## WHAT TO WORK ON
Copy each line of the listing below without any change.

*** AVAILABLE RECORDS

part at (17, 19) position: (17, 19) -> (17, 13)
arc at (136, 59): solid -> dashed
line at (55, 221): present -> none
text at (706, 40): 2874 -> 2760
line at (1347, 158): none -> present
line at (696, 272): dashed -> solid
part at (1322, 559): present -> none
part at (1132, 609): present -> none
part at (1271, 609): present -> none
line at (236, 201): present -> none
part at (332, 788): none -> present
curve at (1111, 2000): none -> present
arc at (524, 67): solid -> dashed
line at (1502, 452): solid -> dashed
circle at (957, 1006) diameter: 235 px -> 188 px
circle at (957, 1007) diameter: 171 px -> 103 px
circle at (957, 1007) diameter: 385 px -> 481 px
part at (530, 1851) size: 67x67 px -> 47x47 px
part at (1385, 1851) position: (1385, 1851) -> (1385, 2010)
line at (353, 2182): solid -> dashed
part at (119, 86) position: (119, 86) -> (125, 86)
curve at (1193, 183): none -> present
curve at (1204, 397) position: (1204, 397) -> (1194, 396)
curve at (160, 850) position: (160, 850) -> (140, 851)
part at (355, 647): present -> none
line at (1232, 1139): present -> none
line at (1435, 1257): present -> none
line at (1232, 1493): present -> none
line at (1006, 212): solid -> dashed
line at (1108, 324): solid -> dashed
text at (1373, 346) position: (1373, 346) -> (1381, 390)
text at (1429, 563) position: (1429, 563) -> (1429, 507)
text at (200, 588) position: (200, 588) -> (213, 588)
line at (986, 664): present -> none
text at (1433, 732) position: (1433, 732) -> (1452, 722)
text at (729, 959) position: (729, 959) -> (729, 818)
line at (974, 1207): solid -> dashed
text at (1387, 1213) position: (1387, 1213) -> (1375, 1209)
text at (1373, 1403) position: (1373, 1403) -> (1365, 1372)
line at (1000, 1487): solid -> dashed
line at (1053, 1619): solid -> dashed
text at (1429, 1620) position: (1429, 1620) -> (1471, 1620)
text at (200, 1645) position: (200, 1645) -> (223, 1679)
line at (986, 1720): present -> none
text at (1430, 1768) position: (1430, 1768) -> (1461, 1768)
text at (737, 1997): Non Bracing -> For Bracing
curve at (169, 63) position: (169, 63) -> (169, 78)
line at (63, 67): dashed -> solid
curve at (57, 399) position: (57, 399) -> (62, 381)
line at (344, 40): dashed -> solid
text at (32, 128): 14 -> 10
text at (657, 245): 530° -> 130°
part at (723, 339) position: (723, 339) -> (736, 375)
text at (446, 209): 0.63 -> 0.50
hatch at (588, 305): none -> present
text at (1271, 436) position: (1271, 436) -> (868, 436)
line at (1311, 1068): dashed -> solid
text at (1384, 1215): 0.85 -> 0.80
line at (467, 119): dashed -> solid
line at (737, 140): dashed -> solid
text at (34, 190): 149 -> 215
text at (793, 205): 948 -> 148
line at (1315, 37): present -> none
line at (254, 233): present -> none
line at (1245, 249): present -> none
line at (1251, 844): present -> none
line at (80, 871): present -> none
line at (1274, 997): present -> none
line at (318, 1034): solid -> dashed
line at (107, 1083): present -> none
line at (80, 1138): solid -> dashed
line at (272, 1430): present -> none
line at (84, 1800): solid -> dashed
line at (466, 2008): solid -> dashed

******

## ANSWER TO THE TASK
part at (17, 19) position: (17, 19) -> (17, 13)
arc at (136, 59): solid -> dashed
line at (55, 221): present -> none
text at (706, 40): 2874 -> 2760
line at (1347, 158): none -> present
line at (696, 272): dashed -> solid
part at (1322, 559): present -> none
part at (1132, 609): present -> none
part at (1271, 609): present -> none
line at (236, 201): present -> none
part at (332, 788): none -> present
curve at (1111, 2000): none -> present
arc at (524, 67): solid -> dashed
line at (1502, 452): solid -> dashed
circle at (957, 1006) diameter: 235 px -> 188 px
circle at (957, 1007) diameter: 171 px -> 103 px
circle at (957, 1007) diameter: 385 px -> 481 px
part at (530, 1851) size: 67x67 px -> 47x47 px
part at (1385, 1851) position: (1385, 1851) -> (1385, 2010)
line at (353, 2182): solid -> dashed
part at (119, 86) position: (119, 86) -> (125, 86)
curve at (1193, 183): none -> present
curve at (1204, 397) position: (1204, 397) -> (1194, 396)
curve at (160, 850) position: (160, 850) -> (140, 851)
part at (355, 647): present -> none
line at (1232, 1139): present -> none
line at (1435, 1257): present -> none
line at (1232, 1493): present -> none
line at (1006, 212): solid -> dashed
line at (1108, 324): solid -> dashed
text at (1373, 346) position: (1373, 346) -> (1381, 390)
text at (1429, 563) position: (1429, 563) -> (1429, 507)
text at (200, 588) position: (200, 588) -> (213, 588)
line at (986, 664): present -> none
text at (1433, 732) position: (1433, 732) -> (1452, 722)
text at (729, 959) position: (729, 959) -> (729, 818)
line at (974, 1207): solid -> dashed
text at (1387, 1213) position: (1387, 1213) -> (1375, 1209)
text at (1373, 1403) position: (1373, 1403) -> (1365, 1372)
line at (1000, 1487): solid -> dashed
line at (1053, 1619): solid -> dashed
text at (1429, 1620) position: (1429, 1620) -> (1471, 1620)
text at (200, 1645) position: (200, 1645) -> (223, 1679)
line at (986, 1720): present -> none
text at (1430, 1768) position: (1430, 1768) -> (1461, 1768)
text at (737, 1997): Non Bracing -> For Bracing
curve at (169, 63) position: (169, 63) -> (169, 78)
line at (63, 67): dashed -> solid
curve at (57, 399) position: (57, 399) -> (62, 381)
line at (344, 40): dashed -> solid
text at (32, 128): 14 -> 10
text at (657, 245): 530° -> 130°
part at (723, 339) position: (723, 339) -> (736, 375)
text at (446, 209): 0.63 -> 0.50
hatch at (588, 305): none -> present
text at (1271, 436) position: (1271, 436) -> (868, 436)
line at (1311, 1068): dashed -> solid
text at (1384, 1215): 0.85 -> 0.80
line at (467, 119): dashed -> solid
line at (737, 140): dashed -> solid
text at (34, 190): 149 -> 215
text at (793, 205): 948 -> 148
line at (1315, 37): present -> none
line at (254, 233): present -> none
line at (1245, 249): present -> none
line at (1251, 844): present -> none
line at (80, 871): present -> none
line at (1274, 997): present -> none
line at (318, 1034): solid -> dashed
line at (107, 1083): present -> none
line at (80, 1138): solid -> dashed
line at (272, 1430): present -> none
line at (84, 1800): solid -> dashed
line at (466, 2008): solid -> dashed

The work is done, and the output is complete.